Chemische reactiviteit
Zink, cadmium en kwik kunnen de twee elektronen in de buitenste schil verliezen om dipositieve ionen te vormen, M2+ (waarin M staat voor een veralgemeend metaalelement), waardoor de volgende binnenste schil met een stabiele configuratie in elk geval van 18 elektronen wordt blootgelegd. Gewone chemische reacties kunnen niet genoeg energie leveren om meer dan twee elektronen te verwijderen en zo de oxidatietoestand boven +2 te brengen, hoewel elk aantal elektronen kan worden verwijderd onder omstandigheden die de nodige energie kunnen leveren, zoals intense hitte of krachtige elektrische of magnetische velden. Deze drie elementen hebben de neiging de twee buitenste elektronen te gebruiken voor covalente bindingen; deze neiging is het sterkst bij kwik, minder sterk bij zink, en het minst bij cadmium.
Zink heeft alleen de oxidatietoestand +2. Het kan twee elektronen afstaan om een elektrovalente verbinding te vormen, bijvoorbeeld zinkcarbonaat ZnCO3. Het kan die elektronen ook delen, zoals in zinkchloride, ZnCl2, een verbinding waarin de bindingen deels ionisch en deels covalent zijn. Dipositief kwik vormt ook covalente bindingen in kwikchloride, HgCl2.
Cadmiumverbindingen zijn hoofdzakelijk ionisch, maar cadmium vormt ook complexionen met liganden (atomen, ionen of moleculen die elektronen afstaan aan een centraal metaalion); b.v. het complexion met ammoniak NH3, met de formule 2+, of met het cyanide-ion, de formule 2-. Anders dan zink en kwik kan cadmium in oplossing de complexionen met de formules – en 2- vormen.
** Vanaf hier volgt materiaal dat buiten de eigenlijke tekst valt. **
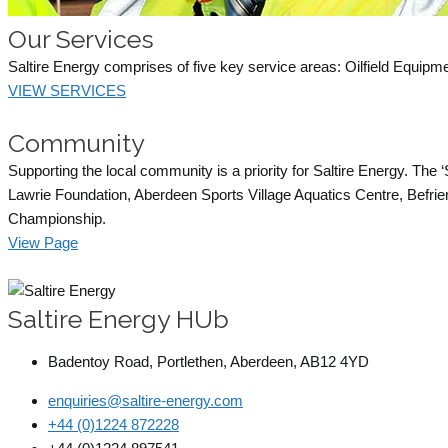
Our Services
Saltire Energy comprises of five key service areas: Oilfield Equipm
VIEW SERVICES
Community
Supporting the local community is a priority for Saltire Energy. The
Lawrie Foundation, Aberdeen Sports Village Aquatics Centre, Befrien
Championship.
View Page
Saltire Energy HUb
Badentoy Road, Portlethen, Aberdeen, AB12 4YD
enquiries@saltire-energy.com
+44 (0)1224 872228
Mercury in zijn +2 en +1 oxidatietoestanden vormt de ionen Hg2+ en 2+, respectievelijk. In het laatste worden twee elektronen gedeeld in een covalente binding tussen de twee metaalatomen. Het 2+-ion vertoont weinig neiging complexen te vormen, terwijl het Hg2+-ion dit wel doet. In tegenstelling tot kwikverbindingen in de +2 toestand, die meestal covalent zijn, zijn alle gangbare kwikzouten in de +1 toestand ionisch, en de oplosbare verbindingen – bijv, kwiknitraat, Hg2(NO3)2, vertonen de normale eigenschappen van ionische verbindingen, zoals gemakkelijke dissociatie of opsplitsing in afzonderlijke ionen in oplossing.
Mercury is uitzonderlijk in die zin dat het, in tegenstelling tot zink of cadmium, bij verhitting niet gemakkelijk met zuurstof reageert, en kwikoxide vertoont niet de zure eigenschap om zouten (mercuraten) te vormen, terwijl zinkoxide dit wel gemakkelijk doet. Kwik is weer afwijkend in die zin dat het bij behandeling met verdunde zuren geen waterstof produceert, zoals zink en cadmium dat wel doen. Met vrij geconcentreerd salpeterzuur ontwikkelen zink en cadmium stikstofoxiden en vormen zink- of cadmiumnitraten; kwik geeft zowel kwiknitraat, Hg(NO3)2, als kwiknitraat, Hg2(NO3)2. Een andere eigenschap van kwik die ongebruikelijk is onder de metalen, is zijn bereidheid om stabiele verbindingen te vormen die een kwik-koolstofverbinding of een kwik-stikstofverbinding bevatten. Hierdoor vormt kwik een grote verscheidenheid aan organische verbindingen (verbindingen die altijd koolstof bevatten, meestal ook waterstof, en vaak een of meer van de elementen zuurstof, stikstof, zwavel). Over het geheel genomen vertonen de elementen van de zinkgroep dus geen vloeiende gradatie van eigenschappen, vooral door het aantal afwijkende eigenschappen van kwik, dat in veel opzichten meer gelijkenis vertoont met zilver dan met zink en cadmium.